Halal

Land Mark Ternate, Maluku Utara


"Dulu kayaknya udah cukup ya kalo kita pesan sama anak-anak kita buat cari pekerjaan yang halal," katamu tiba-tiba begitu kita turun dari angkot.

"Eh, kenapa ini kok tiba-tiba bahas halal-halalan?" tanyaku bingung.

Kamu meringis. "Ya nggak papa. Liat sopir angkot tadi tetiba jadi kepikiran aja. Soalnya kan banyak orang yang malu jadi sopir angkot, apalagi yang sekolahnya tinggi. Terus keinget aja dulu orang tua suka bilang gini, 'Jangan malu kerja apa saja, yang penting halal'," katamu.

Aku mengangguk-angguk.

"Pesen itu kalo buat zaman sekarang masih kurang pas, menurutku," katamu.

"Kurang pas gimana?"

"Ya kurang pas aja. Soalnya sekarang banyak yang pekerjaannya sebenarnya halal, tapi pendapatannya engga."

"Misalnya?"

"Dagang. Berdagang barang yang halal itu kan sebenarnya halal kan, ya? Tapi ketika kita sudah mengakali timbangan atau berbuat curang, kan pendapatannya jadi nggak halal lagi."

Aku kembali mengangguk-anggukkan kepalaku.
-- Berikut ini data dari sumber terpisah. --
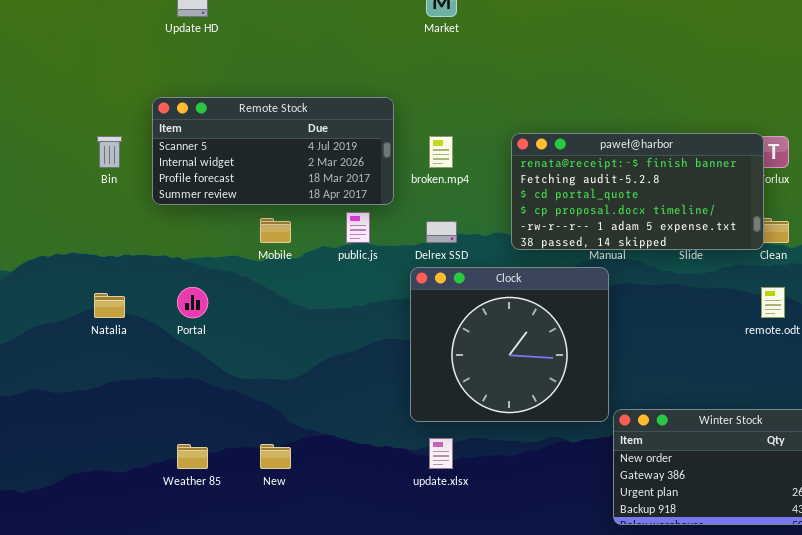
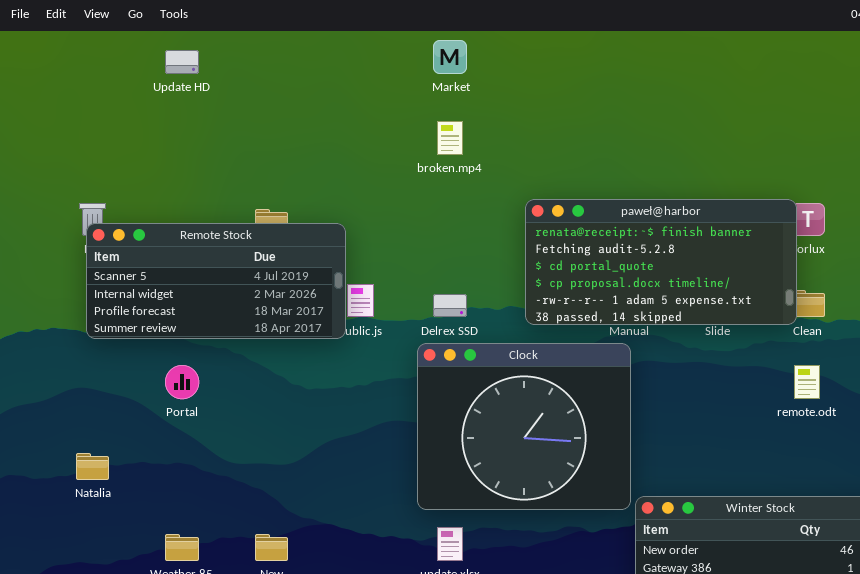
Remote Stock: [152,97,394,205] -> [86,223,346,339], moved
broken.mp4: [429,136,453,168] -> [437,121,463,155], moved
Natalia: [94,293,125,318] -> [76,453,109,480], moved

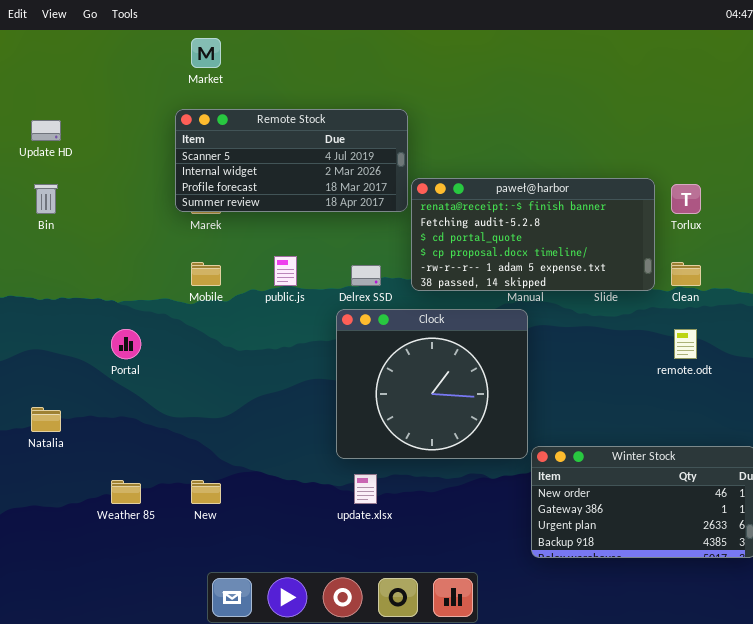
Market: [433,40,467,74] -> [191,38,221,68], moved
Update HD: [165,50,199,74] -> [31,120,61,141], moved
paweł@harbor: [525,199,797,325] -> [411,178,655,291], moved
Remote Stock: [86,223,346,339] -> [175,109,408,212], moved

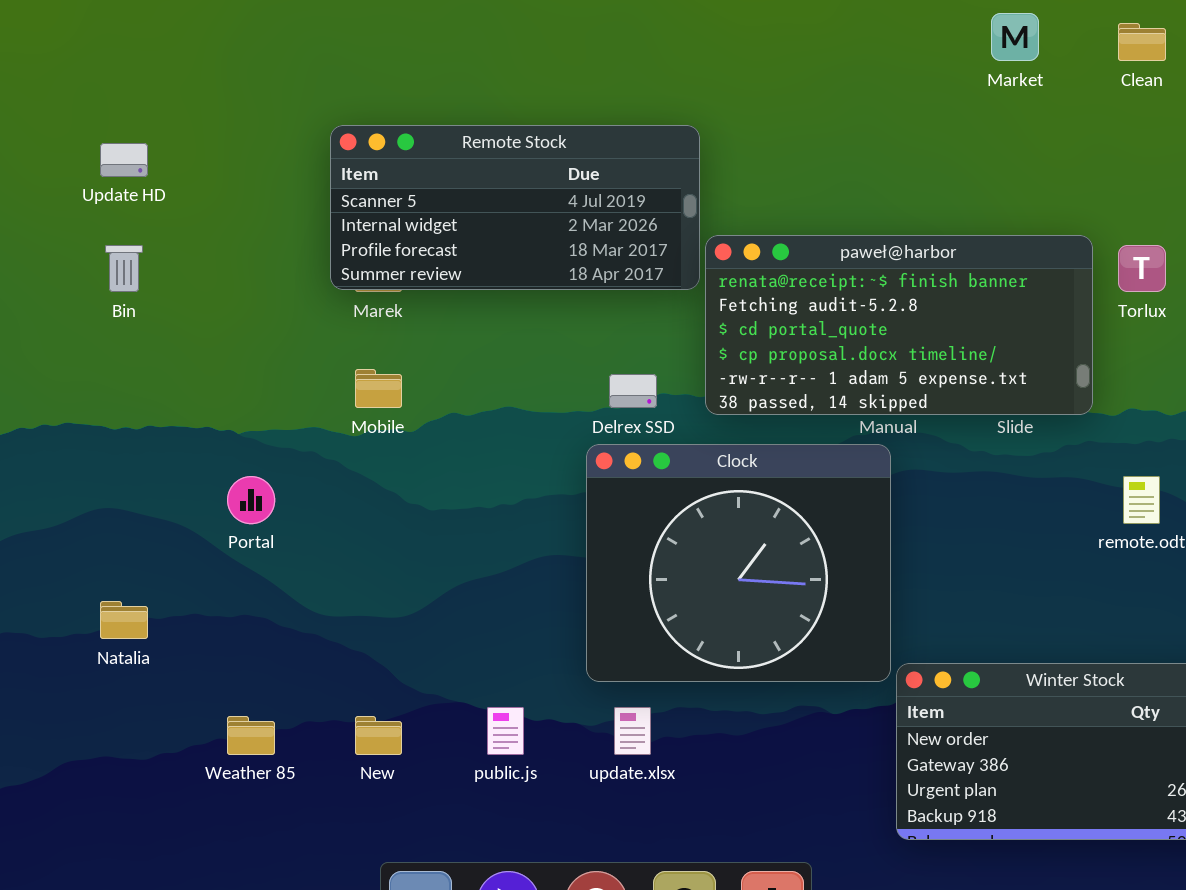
Market: [191,38,221,68] -> [991,13,1039,61], moved
public.js: [274,256,297,286] -> [487,707,524,755], moved
Clean: [671,262,701,286] -> [1118,23,1166,61], moved

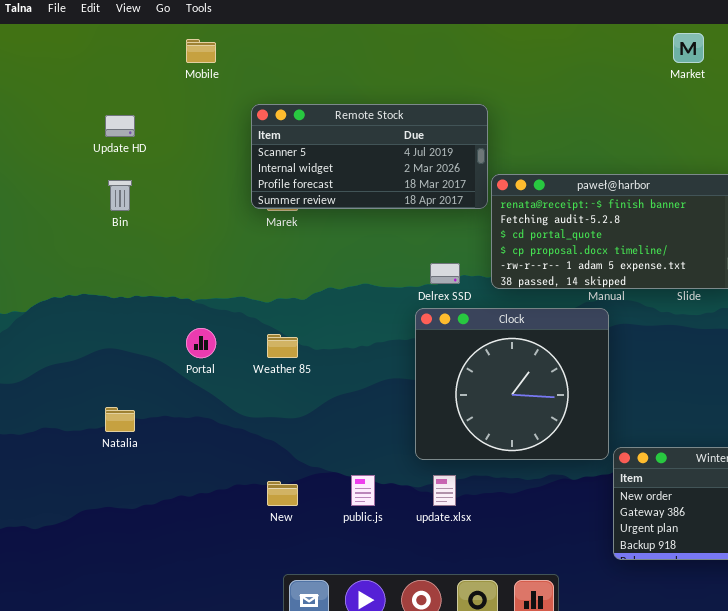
Mobile: [355,369,402,408] -> [186,39,216,63], moved
Weather 85: [227,716,275,755] -> [267,334,298,358], moved

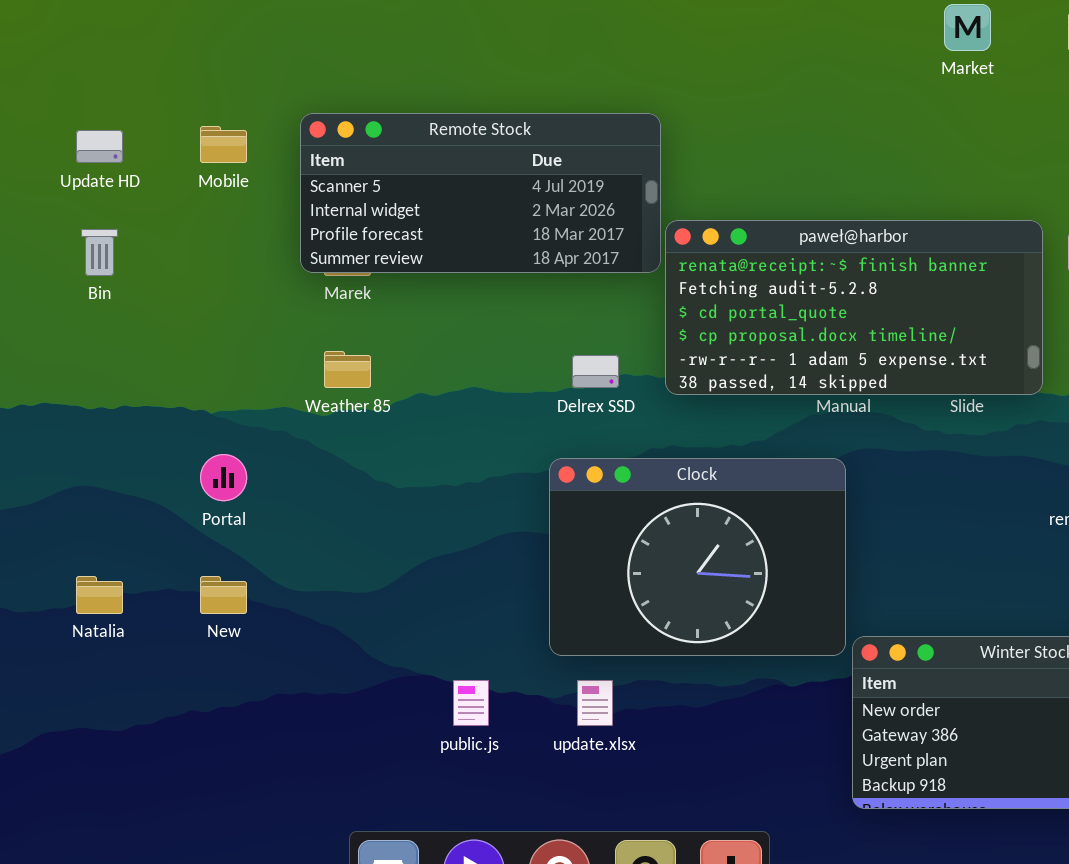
Mobile: [186,39,216,63] -> [200,126,247,163], moved
Clock: [415,308,609,460] -> [549,458,846,656], resized
Weather 85: [267,334,298,358] -> [324,351,371,388], moved
New: [267,481,298,506] -> [200,576,247,614], moved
"Misalnya lagi nih, guru. Pekerjaannya halal kan? Tapi kalo udah mulai pungli, atau korupsi duit BOS, kan jadi haram gitu pendapatannya."

"Iya juga, sih," kataku.

"Terus ada lagi. Misalnya PNS, nih. Halal kan kerjaannya? Dia digaji tiap bulan, tapi cuman dateng finger print, terus ngilang nggak jelas kerjaannya, nggak ada hasil kinerjanya. Atau dia ada di kantor tapi cuman main ponsel, telponan, ngobrol haha hihi ke sana kemari, yutube-an, main sosmed, donlot film di jam kerja. Menurutmu, halal nggak tuh gajinya?"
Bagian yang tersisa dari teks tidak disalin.